That's Chester's list, not Berlin's. But I did double-check and I see he posted two lists nearly back to back, one with babirusa and one without, so I take that back anyway. Apologies. ~Thylo
In order to avoid future confusion on countable species in the upcoming matches--and apologies if this was already discussed elsewhere--I would like to suggest that maybe instead of using the Wallace Line to separate Asia and Australia we use the Weber Line. @Vision and I were discussing the current split up in private earlier tonight and, while by no means perfect, we both agreed that the Weber Line does a much better job of separating what people generally treat as Asian wildlife from Australasian. This split would place all of the primates, deer, pigs, bovids, etc. firmly in the Asian category, while keeping the "main" marsupials and monotremes, etc. in the Australasian category. This line also follows along what, in my experience, most people consider the separation between Southeast Asia and the "New Guinea island groups" to be anyway. Most importantly, this line also aligns with how general zoogeography splits apart Asia and New Guinea. I honestly feel as though following the Weber Line will decrease confusion significantly because it will be much more obvious what species count for where. Thoughts? ~Thylo
I'm happy to make this change if it is the prevailing mood among voters. I readily admit to not being an expert on such matters. Does anybody want to make a rebutting argument?
And by the way, I was wondering if this would be useful: I guess just for the purpose of clarifying the borders and what is applicable and not.
The only way around this, as far as I can see, would be to make the Greater and Lesser Sundas (and possibly the Philippines too) a more loosely-fitting zone akin to the general consensus we seem to be reaching around Mexico, with those taxa which are representatives of mainland taxa falling under Asia and those which are endemic to these groups falling under Islands. Possibly we could consider a similar "fudging" of the line between Central/South America and Islands to allow endemic species of the Caribbean and Galapagos to count under the latter grouping? ( @CGSwans - would you like me to copy or move some of the discussions around these points in this thread and the Bronx/Beauval one into the central Cup thread, so that they are all centralised? )
I don't think it matters for Indonesia. The "Islands" category includes Australia so it's not like it is restricted to a few insular endemics. I would assume the Galapagos would come under "islands" anyway, given that they are oceanic islands, not continental. The Caribbean one is a little blurry for me - but how many endemic (as opposed to general Neotropical) groups are there which are also found in the competing zoos - not many, if any.

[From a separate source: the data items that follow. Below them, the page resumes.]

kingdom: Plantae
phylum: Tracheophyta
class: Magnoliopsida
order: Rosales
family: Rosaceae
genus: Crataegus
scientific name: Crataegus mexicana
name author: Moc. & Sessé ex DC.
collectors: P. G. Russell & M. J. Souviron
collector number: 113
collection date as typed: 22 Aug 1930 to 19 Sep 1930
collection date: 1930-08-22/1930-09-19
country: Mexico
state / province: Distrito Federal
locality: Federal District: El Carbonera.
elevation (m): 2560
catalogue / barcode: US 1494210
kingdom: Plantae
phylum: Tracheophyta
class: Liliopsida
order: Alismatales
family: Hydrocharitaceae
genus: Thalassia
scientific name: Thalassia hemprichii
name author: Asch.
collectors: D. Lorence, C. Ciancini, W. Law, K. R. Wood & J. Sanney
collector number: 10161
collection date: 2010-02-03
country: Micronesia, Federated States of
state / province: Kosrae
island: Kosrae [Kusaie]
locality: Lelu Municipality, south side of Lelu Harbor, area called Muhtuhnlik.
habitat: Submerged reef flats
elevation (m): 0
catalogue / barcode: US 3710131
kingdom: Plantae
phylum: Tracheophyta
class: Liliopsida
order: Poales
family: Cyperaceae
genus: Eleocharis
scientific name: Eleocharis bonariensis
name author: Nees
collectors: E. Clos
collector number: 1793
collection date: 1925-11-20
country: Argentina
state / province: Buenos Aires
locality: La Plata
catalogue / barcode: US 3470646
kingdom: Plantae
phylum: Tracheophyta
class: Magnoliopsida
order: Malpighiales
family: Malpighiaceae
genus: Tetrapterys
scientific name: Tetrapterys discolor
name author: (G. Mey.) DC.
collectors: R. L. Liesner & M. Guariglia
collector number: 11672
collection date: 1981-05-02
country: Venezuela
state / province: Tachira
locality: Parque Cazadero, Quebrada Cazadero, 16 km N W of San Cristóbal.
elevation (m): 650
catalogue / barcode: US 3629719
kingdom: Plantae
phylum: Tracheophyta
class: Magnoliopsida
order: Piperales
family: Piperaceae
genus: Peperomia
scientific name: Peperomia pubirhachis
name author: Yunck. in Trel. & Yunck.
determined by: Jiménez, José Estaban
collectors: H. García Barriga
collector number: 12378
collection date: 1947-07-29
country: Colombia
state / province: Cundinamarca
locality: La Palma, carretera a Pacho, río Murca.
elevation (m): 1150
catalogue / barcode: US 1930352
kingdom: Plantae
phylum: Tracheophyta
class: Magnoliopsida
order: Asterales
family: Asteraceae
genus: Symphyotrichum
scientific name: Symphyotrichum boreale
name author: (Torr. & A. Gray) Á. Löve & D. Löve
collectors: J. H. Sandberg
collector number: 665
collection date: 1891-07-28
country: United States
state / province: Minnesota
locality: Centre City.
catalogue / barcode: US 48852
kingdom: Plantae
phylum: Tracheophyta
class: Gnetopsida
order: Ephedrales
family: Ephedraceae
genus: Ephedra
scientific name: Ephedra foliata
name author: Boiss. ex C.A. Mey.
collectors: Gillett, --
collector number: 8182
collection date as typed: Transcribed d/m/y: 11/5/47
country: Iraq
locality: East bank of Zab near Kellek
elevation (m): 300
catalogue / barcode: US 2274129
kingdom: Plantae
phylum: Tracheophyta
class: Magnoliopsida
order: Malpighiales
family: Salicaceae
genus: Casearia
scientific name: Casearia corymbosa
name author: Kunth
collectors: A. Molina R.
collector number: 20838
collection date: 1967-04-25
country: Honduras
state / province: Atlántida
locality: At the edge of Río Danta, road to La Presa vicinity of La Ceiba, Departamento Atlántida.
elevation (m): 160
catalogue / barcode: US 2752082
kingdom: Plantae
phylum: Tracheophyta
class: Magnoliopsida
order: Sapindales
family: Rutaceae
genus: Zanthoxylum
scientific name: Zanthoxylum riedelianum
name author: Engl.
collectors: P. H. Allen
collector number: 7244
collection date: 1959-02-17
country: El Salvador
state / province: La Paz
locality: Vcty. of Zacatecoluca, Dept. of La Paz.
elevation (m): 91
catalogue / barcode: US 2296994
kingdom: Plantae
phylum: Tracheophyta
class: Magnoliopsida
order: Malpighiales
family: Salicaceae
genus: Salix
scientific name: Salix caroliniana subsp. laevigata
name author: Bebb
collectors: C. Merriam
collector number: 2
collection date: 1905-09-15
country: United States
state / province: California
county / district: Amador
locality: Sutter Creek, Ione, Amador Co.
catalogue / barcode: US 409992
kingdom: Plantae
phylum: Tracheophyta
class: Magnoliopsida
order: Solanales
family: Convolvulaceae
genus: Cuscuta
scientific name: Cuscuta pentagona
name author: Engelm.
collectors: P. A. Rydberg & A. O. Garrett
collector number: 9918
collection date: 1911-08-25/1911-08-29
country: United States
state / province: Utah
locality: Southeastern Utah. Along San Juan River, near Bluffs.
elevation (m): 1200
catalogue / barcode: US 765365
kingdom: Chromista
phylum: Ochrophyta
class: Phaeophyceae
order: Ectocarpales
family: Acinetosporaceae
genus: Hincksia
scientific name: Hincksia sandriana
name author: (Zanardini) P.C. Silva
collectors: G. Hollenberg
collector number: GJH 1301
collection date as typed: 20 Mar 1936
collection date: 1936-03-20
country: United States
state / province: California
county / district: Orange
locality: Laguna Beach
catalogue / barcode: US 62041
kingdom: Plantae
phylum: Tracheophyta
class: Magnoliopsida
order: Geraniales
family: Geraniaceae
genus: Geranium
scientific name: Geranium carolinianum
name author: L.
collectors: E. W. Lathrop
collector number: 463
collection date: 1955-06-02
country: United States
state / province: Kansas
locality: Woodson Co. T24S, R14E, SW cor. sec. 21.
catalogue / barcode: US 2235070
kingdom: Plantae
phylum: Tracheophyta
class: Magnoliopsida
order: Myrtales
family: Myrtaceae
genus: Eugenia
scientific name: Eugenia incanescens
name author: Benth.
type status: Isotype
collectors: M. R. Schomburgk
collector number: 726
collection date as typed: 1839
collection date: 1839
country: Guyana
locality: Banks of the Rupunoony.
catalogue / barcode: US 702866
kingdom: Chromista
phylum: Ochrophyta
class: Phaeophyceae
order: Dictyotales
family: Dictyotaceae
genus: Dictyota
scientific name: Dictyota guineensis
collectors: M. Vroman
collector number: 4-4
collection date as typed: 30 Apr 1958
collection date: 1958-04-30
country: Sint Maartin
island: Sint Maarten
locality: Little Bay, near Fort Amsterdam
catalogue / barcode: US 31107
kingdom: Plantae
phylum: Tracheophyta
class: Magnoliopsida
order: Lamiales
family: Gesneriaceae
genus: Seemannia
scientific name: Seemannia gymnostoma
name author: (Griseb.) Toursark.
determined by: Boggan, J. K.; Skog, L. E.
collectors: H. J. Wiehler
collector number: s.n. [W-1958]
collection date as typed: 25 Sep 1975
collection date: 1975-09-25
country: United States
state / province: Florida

In that specific case, my response would be that because it is a genus spread across most of the Americas it would count under South America. The opposite would be an specifically Caribbean endemic group like solenodons or hutias. In practice I don't think it really matters because there would be so few examples. (Although I'd prefer to see hutias under "islands" rather than "South America" personally).
I realised after I posted this that I shouldn't have been using genera as a criteria (I automatically went with that because of TLD's Anolis example). Iguanidae* is clearly Neotropical rather than Caribbean, so the island species would still be under South America. Hutias would be under Islands because the family is endemic to the Caribbean islands. That's how I would look at it, but it doesn't change my previous point because I think hutias are probably the only relevant example. *I can't bothered looking up how many families Iguanidae has been split into, but it doesn't matter for the example.
I really think we're picking at very small nits here, but I'm sticking with keeping the Caribbean species with South & Central America. As Chlidonias states very few zoo species are endemic there and I think it undercuts the 'geographic' concept to be treating animals from the exact same geographic range differently. The Galapagos are oceanic and with a highly unique fauna, and so they fit into the concept 'Australia & Islands' category. Let's try to get beyond jurisdictional issues and try to debate the substance.